The Arena Football League, the "bearded lady of the gridiron," recently announced that it was canceling its 2009 season. Deep in debt, the league looks to restructure, but the chances that the wacky alternative to the NFL can recover look grim.
If you're like me, when you open the morning paper you skip past the national, local and business sections to the one that really matters: sports. With other news taking up so much attention, it's time to see how our beloved, beleaguered teams are doing.
Major League Baseball
The league as a whole is coping relatively well — it recently refinanced the pool of credit that its teams can tap to pay salaries if they do not have the cash on hand. Managers were initially concerned because two-thirds of the pool consisted of commercial paper, the normally secure security that allows companies to sell debt directly to investors (rather than to banks). The market for these securities suffered a rare breakdown in September after the bankruptcy of Lehman Brothers, and the banks covering the other third of MLB's credit pledged to step in should such a failure take place in the future.
However, certain teams are not doing as well. The Chicago Cubs suffered a one-two punch when their owner, the Tribune Corporation, declared bankruptcy last Monday, only to be labeled the next day as a pawn in the allegedly corrupt dealings of Illinois Gov. Rod Blagojevich. Also hit last week were the long-suffering New York Mets, whose owner, Fred Wilpon, was among the victims of indicted Ponzi schemer Bernie Madoff. This has not been the Mets' year for good P.R. The refusal of Citigroup to relinquish its $500 million commitment for naming rights to the team's new ballpark has drawn public scorn, as the company received a $20 billion equity injection from the federal government (two City Councilmembers suggest renaming it "Citi Taxpayers Field". Mets fans might have some sympathy from their St. Louis counterparts sitting in a stadium whose namesake, Anheuser-Busch, was bought by the Belgian brewer InBev. The Yankees, of course, are still the Yankees.

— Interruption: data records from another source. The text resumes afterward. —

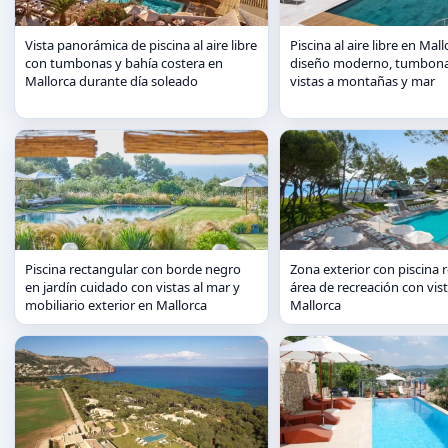
Vista panorámica de piscina al aire libre
Piscina al aire libre en Mal
con tumbonas y bahía costera en
diseño moderno, tumbona
Mallorca durante día soleado
vistas a montañas y mar
Piscina rectangular con borde negro
Zona exterior con piscina 
en jardín cuidado con vistas al mar y
área de recreación con vis
mobiliario exterior en Mallorca
Mallorca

National Basketball Association
Despite cutting 80 of approximately 900 staff positions, the league is in relatively good shape. In fact, star player Doug Christie even pitched in to bring attention to the crisis-stricken financial sector — by buying 3000 shares of AIG stock! Part of the NBA's relative stability might stem from its salary cap, which limits teams' budget for players; this prevents teams located in big, wealthy markets from buying up all of the stars, thereby keeping the league more competitive. According to Forbes, management prowess separated successful teams such as the Rockets and Trail Blazers from the less successful.
National Football League
After promotional gambits like holding games overseas, the league recently cut 150 of its staff of 1,100. The tight credit markets have encumbered teams' efforts to raise financing for new stadiums. The 2009 Super Bowl will look very different from its recent predecessors: historically big spender General Motors has not purchased ad slots. On the upside, career sites Monster.com and CareerBuilder.com have added commercials.
National Hockey League
According to reports, this league is in trouble — economists at a recent league meeting gained the monikers "Dr. Doom and Gloom." Teams in smaller markets are in particular trouble. While hockey may be more vulnerable to economic downturns than baseball, basketball or football, the NHL might be the best-prepared to deal with declining revenues: after a labor dispute led to the cancellation of the 2004-05 season, the league successfully restructured its finances and emerged with a more competitive offering for fans and profitable investment for financiers. Maybe more teams should copy the Blues' Fan Bailout Plan?
The auto racing circuit has been hit hard. It has been more dependent than other sports on corporate sponsorship, and one-third of the $1.5 billion it received for the 2008 racing season came from automakers. In response to anticipated revenue declines, garages are cutting both the number of cars they race and the size of the crews. Nevertheless, fans are worried that it may not be enough. As USC professor David Carter quipped, the Daytona 500 race "could end up being the Daytona 50 if we're still talking about this (recession) 10 years from now."
For the Win:
The failures in the financial services industry have left a constellation of team sponsorships in limbo. Retail banks Washington Mutual and Wachovia, acquired in distress by JPMorgan Chase and Wells Fargo, respectively, sponsored a total of 14 MLB, NBA and NFL teams, as well as a host of events and tournaments. It is still unclear whether the acquirers, who have their own sponsorships, will continue the relationships.
Sports teams have historically done well during bear markets: "It's like booze and movies," notes sports banker John Moag. "Psychologically, people do not want to give it up." However, with Americans' credit cards at their limits and mortgage payments piling up, going to the game may become another expense to cut.